April 24 to be commemorated in Turkey, PM says

April 24 to be commemorated in Turkey, PM says

ANKARA

In this file photo, Turkish PM Davutoğlu is seen while presenting 100-article “2023 New Turkey Contract,” along with his ruling Justice and Development Party’s (AKP) election manifesto in Ankara on April 15. AA photo

The April 24, the day Armenians commemorated the mass killings of their ancestors at the hands of the Ottoman Empire during the World War I, will also be marked through a religious ceremony to be held by the Armenian Patriarchate, Turkish Prime Minister Ahmet Davutoğlu said, while opposing efforts to describe 1915 events as genocide.

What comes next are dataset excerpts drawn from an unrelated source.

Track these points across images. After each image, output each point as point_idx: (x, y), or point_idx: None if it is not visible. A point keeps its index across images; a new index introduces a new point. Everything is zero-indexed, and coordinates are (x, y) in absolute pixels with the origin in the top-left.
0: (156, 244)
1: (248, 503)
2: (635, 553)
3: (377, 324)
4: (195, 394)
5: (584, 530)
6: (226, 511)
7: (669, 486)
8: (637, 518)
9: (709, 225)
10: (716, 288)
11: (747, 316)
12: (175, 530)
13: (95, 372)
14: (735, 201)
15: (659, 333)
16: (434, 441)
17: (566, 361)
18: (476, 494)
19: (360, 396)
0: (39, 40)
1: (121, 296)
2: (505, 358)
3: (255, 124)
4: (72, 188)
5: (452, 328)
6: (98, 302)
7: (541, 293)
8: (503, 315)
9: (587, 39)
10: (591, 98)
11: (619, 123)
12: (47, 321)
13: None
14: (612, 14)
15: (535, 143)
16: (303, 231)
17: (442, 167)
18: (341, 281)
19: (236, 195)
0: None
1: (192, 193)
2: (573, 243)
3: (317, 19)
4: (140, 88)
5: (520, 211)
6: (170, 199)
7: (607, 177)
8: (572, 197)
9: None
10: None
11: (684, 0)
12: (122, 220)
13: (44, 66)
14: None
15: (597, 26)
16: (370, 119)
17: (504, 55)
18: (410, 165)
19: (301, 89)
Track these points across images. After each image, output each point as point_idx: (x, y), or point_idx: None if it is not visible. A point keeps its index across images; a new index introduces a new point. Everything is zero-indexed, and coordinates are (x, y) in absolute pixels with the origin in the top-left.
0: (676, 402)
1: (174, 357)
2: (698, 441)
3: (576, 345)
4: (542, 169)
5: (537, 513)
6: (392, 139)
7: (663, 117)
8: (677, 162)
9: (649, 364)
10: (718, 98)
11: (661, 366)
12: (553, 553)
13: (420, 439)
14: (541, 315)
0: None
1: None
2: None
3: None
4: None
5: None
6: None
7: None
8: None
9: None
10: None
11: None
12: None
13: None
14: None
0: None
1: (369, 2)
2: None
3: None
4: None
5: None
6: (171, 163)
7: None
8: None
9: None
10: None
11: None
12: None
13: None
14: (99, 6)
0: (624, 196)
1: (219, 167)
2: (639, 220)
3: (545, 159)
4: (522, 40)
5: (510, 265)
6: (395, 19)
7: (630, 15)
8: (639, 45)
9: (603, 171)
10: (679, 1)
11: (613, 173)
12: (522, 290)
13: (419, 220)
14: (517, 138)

Davutoğlu issued on April 20 a written statement only four days before the April 24 to express condolences of the Turkish government and its people for the Ottoman Armenians who have lost their lives during the mass deportation. The first of such message was delivered last year by former prime minister Recep Tayyip Erdoğan who is now the president of Turkey.

“To protect the memory of the Ottoman Armenians and the Armenian cultural heritage is a humane and historic duty of Turkey. With this understanding, the Ottoman Armenians will be commemorated in Turkey just like in the entire world through a religious ceremony to be held on April 24 by the Armenian Patriarchate,” read the statement.

A joint commemoration of the Ottoman Armenians by Turkey and Armenia would be much more meaningful, Davutoğlu said, reiterating that this mature and virtuous move would be realized in the case the history would not be used as a political tool as the Anatolian culture taught to heal wounds and to look at the future together.

“In the meantime, we also believe that facing the past in an honest way is as important as commemorating those who lost their lives in order to lighten our pains. It’s possible to identify the reasons and perpetrators of what happened during the World War I. However, demoting everything to a single word and to put the responsibility solely on the Turkish people and associating it with hate speech is consciously and legally problematic,” he stressed.

“As the grandchildren of two people who have shared the same destiny in the good and bad day a hundred years ago, our mutual responsibility is to heal the wounds and to re-establish our human bonds,” said Davutoğlu, recalling that Turkey is taking positive steps for the establishment of a common future by creating an environment in which all sorts of documents and information can be discussed. “Turkey will not be indifferent to this responsibility and will continue to do its best for friendship and peace.”